Hahnemann University Hospital’s imminent closure will lead to an array of hardships for people in our city. Patients are being displaced, Philadelphia’s emergency care resources are strained, employees are losing their jobs, and pregnant women must find another place to receive prenatal care and deliver their babies.

Though these are critical transitions, we are fortunate that the Philadelphia health-care economy is large and robust, and that other institutions are prepared to care for patients and absorb employees in need of jobs. However, another group that is less visible to the public — the more than 500 physician trainees who work at the hospital — also faces profound upheaval.

Fortunately, closure of a large teaching hospital such as Hahnemann is rare. But because it is rare, and the rules governing transfer of medical residents and fellows from one program to another are unclear, the plans are prompting a chaotic scramble with little precedent. An estimated one in six physicians in the United States undergo some form of medical training in Philadelphia. With this many young doctors adrift at such a crucial point in their education, Hahnemann’s closure has real consequences for the future of patient care across the nation.

Graduate medical training programs must be able to meet stringent and specific training requirements set by the Accreditation Council for Graduate Medical Education (ACGME). Hahnemann’s owners have failed to ensure that these physicians will have the opportunity to get the training they are there to receive. Residents there should be released from any contractual obligations as quickly as possible to avoid any further disruption to their professional development and their lives.

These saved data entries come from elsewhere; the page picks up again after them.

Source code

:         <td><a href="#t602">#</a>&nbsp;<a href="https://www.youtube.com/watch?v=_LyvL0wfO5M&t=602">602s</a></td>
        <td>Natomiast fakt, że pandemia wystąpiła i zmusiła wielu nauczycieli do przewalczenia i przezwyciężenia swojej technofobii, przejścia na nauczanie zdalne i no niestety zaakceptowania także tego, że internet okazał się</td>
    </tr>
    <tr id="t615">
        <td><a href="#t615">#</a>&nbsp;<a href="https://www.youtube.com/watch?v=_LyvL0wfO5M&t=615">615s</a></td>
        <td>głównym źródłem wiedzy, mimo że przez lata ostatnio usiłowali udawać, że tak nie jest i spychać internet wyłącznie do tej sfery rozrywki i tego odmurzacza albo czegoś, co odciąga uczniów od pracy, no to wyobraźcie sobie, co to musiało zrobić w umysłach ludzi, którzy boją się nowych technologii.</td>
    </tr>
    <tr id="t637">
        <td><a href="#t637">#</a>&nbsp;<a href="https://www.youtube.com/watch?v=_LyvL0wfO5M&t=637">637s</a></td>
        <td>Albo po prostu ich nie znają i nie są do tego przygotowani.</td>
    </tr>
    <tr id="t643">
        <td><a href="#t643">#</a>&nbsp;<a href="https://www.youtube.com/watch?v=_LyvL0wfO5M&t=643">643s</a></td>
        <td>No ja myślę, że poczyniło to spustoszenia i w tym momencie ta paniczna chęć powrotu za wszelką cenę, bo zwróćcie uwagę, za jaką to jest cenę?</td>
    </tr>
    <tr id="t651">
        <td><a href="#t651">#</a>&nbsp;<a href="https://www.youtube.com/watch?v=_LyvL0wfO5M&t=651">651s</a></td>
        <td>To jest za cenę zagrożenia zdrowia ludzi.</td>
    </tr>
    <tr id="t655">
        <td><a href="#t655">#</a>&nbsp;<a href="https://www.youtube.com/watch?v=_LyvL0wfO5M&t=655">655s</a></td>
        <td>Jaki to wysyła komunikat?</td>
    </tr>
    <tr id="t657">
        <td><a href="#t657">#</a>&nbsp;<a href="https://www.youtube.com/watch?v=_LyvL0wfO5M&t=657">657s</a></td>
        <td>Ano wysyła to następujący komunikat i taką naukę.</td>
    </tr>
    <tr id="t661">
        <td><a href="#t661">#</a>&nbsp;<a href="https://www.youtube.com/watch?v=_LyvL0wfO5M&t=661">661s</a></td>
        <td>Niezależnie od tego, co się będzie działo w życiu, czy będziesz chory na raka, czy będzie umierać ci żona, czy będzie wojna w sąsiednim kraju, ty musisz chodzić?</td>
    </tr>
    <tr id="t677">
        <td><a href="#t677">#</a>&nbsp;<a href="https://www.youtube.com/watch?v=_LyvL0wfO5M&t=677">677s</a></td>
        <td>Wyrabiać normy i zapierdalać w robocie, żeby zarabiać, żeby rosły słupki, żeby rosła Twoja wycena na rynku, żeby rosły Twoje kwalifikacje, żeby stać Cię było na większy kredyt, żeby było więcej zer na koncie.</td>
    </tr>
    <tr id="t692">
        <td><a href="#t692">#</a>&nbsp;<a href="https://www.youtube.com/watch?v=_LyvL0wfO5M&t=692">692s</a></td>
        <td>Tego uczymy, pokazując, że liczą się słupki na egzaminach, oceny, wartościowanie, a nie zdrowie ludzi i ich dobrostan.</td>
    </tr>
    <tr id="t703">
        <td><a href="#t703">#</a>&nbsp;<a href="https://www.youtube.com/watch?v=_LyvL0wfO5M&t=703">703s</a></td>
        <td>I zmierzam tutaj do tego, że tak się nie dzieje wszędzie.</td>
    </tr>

Many of these young people arrived just weeks ago to take up residence in Philadelphia and begin their graduate medical education at Hahnemann. They have signed leases, must make car payments, and, importantly, are taking their first steps to begin paying off student debt. Many have families to support. International medical graduates on visas may be at risk of needing to leave the United States in as little as 30 days.

Now, they must desperately try to find an opportunity to continue their training. Residency and fellowship program directors at Hahnemann, who are talented medical educators, have gone into overdrive — with assistance from leaders at other academic medical centers in the region — to help each of their trainees find a new opportunity to complete the education that has been at least 17 years in the making already.

Medical residents and fellows work round the clock to care for patients in hospitals across the nation. They span from those who have just graduated from medical school to those who have already spent four to eight years practicing and are now receiving highly specialized training in fields from cardiac surgery to oncology.

While these doctors provide valuable clinical care for health systems, residents and fellows are not primarily workers. They are in training to become fully credentialed physicians in their fields. The programs are attached to teaching hospitals, not medical schools. Hospitals receive additional payments from the Center for Medicare and Medicaid Services (CMS) to support their education and subsidize their salaries. For these reasons, residency positions are highly sought-after by health systems.

As Hahnemann announced its closure, rumors quickly circulated about deals to move entire residency programs en bloc to another institution. But just as patients have autonomy and can select where else to seek care as Hahnemann closes, so too must these residents and fellows have a say in where they complete their training.

In fact, the freedom to transfer upon closure of their training hospital to another of their choosing — not one dictated by others at the closing institution — is a fundamental right assured by the ACGME. The organization has already issued guidance to ensure an orderly, fair placement of Hahnemann’s residents. A latticework of informational websites and email chains offering leads and contacts at neighboring institutions has sprung up to lend a hand as residents scramble to make plans.

We are committed to assisting as many of these young physicians as a possible, and to working with our colleagues across the city, or elsewhere, to provide the training that Hahnemann’s residents have worked so hard to earn. There are real victims in this collapse: patients, employees, and trainees. The autonomy of all of them must be taken into account by leaders and institutions in this region as we work together to absorb the fallout from Hahnemann’s failure.

PJ Brennan, M.D., is chief medical officer for the University of Pennsylvania Health System. Jeffrey Berns, M.D., is associate dean for graduate medical education for the University of Pennsylvania Health System.